Lebanese banks have been imposing informal controls on access to cash and transfers abroad since October 2019/Bloomberg
by Kudakwashe MuzoriwaBanque du Liban (BdL) said that there will be no ‘haircut’ on deposits at banks due to the country's financial crisis, responding to concerns voiced by a prominent Emirati billionaire about risks to foreign investments in Lebanon.
Emirati businessman Khalaf Ahmad al-Habtoor, founder of the Al Habtoor Group that has two hotels in Beirut, posted a video of himself on his official Twitter account asking Lebanon's central bank governor if there was any risk to dollar deposits of foreign investors and whether there could be any such haircut.
In a tweet addressed to Habtoor, Riad Salameh, the Governor of BdL, said that the declared policy of the Lebanese central bank is not to bankrupt any bank thus preserving the depositors, adding that the law in Lebanon doesn't allow haircut.
“BdL is providing the liquidity needed by banks in both Lebanese pound and dollars, but under one condition that the dollars lent by BDL won't be transferred abroad,” said Salameh.

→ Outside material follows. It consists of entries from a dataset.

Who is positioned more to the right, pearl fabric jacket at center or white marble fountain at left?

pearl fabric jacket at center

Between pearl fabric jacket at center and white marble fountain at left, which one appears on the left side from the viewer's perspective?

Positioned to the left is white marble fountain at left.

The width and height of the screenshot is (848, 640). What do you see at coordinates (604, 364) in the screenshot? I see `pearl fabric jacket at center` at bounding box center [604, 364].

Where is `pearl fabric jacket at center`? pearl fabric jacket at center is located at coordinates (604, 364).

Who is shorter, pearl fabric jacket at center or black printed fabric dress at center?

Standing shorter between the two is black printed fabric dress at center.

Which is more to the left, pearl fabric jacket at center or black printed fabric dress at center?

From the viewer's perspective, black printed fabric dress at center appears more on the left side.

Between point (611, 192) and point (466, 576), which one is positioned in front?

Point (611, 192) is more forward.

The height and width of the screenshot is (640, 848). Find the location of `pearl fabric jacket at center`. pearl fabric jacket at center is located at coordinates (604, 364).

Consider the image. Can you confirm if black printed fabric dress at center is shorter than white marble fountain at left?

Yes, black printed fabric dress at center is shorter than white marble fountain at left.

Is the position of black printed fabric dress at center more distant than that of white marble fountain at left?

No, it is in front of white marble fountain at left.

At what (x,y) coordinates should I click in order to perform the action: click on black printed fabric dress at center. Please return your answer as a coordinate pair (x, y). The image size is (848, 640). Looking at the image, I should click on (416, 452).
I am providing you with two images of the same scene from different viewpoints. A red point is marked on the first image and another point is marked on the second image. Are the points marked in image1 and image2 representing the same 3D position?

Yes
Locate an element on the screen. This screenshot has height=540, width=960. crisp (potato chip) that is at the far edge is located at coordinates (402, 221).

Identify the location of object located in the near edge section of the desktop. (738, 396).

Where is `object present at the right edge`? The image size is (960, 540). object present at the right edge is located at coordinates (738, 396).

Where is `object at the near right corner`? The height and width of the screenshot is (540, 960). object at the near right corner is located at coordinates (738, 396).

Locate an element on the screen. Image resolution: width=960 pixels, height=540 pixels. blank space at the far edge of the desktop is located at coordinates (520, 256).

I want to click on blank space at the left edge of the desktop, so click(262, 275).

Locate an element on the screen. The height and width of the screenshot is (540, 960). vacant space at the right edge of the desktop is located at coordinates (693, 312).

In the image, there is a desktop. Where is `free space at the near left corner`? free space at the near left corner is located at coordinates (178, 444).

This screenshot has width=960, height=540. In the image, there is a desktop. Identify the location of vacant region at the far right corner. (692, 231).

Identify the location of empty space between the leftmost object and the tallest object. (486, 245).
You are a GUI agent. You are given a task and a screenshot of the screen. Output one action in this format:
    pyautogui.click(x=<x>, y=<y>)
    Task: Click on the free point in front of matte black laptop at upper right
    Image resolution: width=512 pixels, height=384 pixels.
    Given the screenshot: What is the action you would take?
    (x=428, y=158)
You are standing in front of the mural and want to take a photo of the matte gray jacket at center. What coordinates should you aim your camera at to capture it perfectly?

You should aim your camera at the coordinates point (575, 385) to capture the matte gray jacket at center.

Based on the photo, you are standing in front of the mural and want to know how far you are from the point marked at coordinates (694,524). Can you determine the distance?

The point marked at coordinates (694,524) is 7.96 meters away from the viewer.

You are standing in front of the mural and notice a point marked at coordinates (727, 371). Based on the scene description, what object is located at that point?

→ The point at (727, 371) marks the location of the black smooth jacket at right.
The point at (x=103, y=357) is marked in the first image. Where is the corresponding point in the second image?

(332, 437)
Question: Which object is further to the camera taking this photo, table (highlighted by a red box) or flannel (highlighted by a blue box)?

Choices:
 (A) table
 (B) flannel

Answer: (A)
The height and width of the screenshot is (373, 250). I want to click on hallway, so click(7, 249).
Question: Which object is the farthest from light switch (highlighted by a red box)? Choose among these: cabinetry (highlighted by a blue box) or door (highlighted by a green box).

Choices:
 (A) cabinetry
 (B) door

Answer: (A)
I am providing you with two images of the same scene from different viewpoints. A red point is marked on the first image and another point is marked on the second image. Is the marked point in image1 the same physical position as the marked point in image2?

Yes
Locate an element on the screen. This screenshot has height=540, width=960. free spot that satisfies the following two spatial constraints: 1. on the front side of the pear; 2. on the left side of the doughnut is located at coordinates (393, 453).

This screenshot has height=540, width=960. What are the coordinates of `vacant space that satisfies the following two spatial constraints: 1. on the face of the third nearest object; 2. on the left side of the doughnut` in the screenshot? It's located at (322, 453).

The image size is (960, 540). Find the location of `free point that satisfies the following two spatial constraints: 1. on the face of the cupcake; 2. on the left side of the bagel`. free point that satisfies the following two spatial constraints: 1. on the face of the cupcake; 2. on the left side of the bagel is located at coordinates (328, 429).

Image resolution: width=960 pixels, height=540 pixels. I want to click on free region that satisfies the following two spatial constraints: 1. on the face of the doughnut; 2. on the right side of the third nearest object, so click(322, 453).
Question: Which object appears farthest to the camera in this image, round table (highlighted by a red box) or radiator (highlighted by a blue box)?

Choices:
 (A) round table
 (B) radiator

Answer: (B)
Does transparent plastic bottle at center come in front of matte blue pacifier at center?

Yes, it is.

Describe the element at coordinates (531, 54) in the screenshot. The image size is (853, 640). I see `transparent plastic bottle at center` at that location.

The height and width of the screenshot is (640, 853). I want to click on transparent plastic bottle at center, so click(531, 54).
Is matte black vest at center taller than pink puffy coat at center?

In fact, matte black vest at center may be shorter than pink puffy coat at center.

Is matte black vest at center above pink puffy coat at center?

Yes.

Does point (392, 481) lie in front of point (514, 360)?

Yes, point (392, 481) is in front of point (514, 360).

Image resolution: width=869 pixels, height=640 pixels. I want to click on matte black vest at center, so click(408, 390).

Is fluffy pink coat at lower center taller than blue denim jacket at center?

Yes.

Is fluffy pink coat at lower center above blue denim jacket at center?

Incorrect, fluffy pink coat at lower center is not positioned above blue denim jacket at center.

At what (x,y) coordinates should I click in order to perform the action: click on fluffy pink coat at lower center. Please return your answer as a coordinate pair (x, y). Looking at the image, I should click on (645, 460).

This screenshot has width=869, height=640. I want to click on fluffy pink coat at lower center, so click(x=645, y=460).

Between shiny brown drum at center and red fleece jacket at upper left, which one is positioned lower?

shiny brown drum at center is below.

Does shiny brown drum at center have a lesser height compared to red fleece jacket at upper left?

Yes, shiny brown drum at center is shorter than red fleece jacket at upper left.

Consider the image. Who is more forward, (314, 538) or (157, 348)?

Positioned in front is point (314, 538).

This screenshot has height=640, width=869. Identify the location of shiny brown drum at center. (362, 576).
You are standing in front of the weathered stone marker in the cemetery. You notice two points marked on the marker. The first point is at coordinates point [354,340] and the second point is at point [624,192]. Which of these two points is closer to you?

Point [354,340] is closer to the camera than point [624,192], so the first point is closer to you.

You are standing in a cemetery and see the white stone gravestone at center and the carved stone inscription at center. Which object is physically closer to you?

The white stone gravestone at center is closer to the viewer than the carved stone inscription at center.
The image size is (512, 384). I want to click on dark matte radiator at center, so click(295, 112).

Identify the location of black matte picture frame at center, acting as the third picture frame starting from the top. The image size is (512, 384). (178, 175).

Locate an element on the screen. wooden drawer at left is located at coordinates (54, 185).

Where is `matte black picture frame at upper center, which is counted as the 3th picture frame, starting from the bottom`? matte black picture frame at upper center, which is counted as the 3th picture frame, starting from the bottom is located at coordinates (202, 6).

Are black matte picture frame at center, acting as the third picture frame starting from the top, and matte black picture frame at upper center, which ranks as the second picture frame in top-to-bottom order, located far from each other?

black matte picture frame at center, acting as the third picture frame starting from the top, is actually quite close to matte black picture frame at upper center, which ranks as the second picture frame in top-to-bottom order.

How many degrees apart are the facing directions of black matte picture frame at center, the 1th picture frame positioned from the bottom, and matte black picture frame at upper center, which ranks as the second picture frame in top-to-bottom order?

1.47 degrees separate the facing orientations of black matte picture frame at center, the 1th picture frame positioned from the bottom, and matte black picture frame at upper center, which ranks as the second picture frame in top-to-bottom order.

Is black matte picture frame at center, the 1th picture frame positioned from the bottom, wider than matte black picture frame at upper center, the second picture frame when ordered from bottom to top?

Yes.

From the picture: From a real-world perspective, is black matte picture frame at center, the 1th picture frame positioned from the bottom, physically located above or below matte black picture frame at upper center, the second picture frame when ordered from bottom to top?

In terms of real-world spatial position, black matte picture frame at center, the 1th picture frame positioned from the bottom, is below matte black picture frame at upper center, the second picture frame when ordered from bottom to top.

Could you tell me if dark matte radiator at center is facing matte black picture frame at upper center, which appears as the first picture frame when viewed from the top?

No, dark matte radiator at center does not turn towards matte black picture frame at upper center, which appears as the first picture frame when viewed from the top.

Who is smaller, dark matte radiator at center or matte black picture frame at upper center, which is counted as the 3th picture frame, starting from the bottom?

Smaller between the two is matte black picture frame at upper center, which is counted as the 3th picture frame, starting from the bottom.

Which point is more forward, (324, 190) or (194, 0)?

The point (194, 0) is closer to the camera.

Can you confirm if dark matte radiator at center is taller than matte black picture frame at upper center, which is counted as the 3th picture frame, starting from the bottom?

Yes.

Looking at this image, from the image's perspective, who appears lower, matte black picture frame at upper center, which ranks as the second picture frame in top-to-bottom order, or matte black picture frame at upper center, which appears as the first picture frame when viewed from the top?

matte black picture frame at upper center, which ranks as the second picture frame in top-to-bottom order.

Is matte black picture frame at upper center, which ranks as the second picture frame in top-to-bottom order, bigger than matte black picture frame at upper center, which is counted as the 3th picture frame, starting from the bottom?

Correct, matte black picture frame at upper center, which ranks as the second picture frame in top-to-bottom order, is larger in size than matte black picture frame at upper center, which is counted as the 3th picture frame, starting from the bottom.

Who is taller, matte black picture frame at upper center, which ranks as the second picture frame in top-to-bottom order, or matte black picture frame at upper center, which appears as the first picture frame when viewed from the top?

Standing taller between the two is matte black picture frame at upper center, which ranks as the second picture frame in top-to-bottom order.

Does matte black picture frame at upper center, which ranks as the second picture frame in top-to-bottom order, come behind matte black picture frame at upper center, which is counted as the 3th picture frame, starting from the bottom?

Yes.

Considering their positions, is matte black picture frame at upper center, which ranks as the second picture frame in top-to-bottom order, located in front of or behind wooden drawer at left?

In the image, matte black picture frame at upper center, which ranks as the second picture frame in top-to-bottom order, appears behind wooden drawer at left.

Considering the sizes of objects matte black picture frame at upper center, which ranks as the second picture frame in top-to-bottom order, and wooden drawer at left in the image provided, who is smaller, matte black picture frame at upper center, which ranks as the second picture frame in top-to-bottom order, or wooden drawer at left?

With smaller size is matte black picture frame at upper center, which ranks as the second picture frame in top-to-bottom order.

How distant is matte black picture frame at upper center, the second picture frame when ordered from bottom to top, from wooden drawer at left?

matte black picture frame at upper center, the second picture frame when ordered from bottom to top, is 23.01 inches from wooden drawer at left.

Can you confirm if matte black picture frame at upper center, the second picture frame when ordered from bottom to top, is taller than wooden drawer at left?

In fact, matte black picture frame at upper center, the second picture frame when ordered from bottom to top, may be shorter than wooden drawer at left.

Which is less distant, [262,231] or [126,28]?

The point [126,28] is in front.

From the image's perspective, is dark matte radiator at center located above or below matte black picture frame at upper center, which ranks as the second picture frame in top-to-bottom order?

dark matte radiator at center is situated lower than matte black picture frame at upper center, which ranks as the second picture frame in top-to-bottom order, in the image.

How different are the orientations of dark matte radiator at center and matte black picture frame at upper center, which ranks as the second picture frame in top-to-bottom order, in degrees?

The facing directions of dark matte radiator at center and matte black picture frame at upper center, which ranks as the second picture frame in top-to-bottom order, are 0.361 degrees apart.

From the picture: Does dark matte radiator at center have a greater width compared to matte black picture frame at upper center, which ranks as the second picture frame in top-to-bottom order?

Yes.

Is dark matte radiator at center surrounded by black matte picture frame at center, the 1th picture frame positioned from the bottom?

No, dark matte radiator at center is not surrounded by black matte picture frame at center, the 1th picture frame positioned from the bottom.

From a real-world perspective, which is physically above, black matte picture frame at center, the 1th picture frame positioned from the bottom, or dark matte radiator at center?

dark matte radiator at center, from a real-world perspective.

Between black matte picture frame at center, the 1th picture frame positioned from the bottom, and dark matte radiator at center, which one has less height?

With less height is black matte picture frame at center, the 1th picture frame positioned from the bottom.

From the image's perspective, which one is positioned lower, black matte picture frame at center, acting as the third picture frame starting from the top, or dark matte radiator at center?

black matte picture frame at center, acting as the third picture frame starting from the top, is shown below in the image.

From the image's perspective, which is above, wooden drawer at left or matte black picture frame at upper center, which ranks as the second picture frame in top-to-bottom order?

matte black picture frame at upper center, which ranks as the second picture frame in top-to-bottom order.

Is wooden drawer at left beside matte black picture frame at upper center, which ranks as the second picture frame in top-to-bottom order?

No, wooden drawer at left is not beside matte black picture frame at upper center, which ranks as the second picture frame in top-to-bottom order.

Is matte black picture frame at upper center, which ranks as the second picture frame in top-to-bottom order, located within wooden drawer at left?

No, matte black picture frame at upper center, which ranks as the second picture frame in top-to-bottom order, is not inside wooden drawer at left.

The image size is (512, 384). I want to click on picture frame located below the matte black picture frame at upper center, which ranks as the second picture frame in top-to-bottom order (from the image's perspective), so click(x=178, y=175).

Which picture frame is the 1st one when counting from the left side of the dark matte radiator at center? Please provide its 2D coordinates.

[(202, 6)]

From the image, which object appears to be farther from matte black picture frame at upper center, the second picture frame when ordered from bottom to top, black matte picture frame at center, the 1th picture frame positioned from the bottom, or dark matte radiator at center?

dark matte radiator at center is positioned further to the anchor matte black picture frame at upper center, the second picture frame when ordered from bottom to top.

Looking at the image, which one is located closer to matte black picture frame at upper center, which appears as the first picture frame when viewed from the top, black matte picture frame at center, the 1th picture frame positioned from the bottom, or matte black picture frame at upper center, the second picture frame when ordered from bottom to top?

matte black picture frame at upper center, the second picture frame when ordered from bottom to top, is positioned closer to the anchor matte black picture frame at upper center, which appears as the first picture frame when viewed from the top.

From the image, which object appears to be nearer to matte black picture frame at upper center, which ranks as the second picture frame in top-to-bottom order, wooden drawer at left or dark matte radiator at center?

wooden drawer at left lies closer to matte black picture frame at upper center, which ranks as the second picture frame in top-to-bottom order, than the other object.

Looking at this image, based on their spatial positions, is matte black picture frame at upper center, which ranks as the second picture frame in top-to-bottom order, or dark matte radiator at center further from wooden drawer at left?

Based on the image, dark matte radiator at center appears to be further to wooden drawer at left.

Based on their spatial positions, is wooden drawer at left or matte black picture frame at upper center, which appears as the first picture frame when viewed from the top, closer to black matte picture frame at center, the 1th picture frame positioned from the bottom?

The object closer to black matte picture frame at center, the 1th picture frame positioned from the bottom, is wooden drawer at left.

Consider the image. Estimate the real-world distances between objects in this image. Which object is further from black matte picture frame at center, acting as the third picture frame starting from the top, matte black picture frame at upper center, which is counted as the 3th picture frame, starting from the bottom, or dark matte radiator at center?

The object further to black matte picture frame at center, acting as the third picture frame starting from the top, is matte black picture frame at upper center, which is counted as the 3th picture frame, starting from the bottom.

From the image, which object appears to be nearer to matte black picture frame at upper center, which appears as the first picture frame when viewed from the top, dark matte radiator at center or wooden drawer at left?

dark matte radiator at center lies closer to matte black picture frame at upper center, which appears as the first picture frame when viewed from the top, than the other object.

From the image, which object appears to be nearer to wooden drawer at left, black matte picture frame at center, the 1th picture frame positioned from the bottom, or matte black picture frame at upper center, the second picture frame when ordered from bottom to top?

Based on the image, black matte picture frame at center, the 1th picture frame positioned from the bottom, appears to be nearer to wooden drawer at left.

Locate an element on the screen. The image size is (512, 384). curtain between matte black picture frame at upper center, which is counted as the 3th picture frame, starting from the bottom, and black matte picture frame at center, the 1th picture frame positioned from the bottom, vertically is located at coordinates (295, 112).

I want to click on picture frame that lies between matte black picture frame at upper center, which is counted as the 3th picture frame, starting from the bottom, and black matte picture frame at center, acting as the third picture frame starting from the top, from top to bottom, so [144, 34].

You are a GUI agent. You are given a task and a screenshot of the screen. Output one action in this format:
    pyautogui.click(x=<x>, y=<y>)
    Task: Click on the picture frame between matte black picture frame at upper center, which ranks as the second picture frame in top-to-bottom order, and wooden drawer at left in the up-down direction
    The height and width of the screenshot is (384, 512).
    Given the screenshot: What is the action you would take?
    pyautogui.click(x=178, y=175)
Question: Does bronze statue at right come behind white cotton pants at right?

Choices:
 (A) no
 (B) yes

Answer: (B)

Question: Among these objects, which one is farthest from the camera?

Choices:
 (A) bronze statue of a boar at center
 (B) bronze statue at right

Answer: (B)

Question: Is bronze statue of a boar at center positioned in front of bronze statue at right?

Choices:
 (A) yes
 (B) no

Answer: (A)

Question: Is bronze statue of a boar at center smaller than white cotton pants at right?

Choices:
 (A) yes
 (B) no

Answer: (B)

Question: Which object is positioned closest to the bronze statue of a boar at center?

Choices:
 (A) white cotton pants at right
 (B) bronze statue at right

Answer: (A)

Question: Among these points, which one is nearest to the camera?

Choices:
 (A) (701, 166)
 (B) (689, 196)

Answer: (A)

Seeking to prevent capital flight as hard currency inflows slowed and anti-government protests erupted, banks have been imposing informal controls on access to cash and transfers abroad since October 2019.
Reuters reported that a new government was formed this week, and its main task is to tackle the dire financial crisis that has seen the Lebanese pound weaken against the dollar.
Habtoor had asked Salameh for clarity for Arab investors concerned about the crisis and those thinking of transferring funds to Lebanon to try to ‘help the brotherly Lebanese’.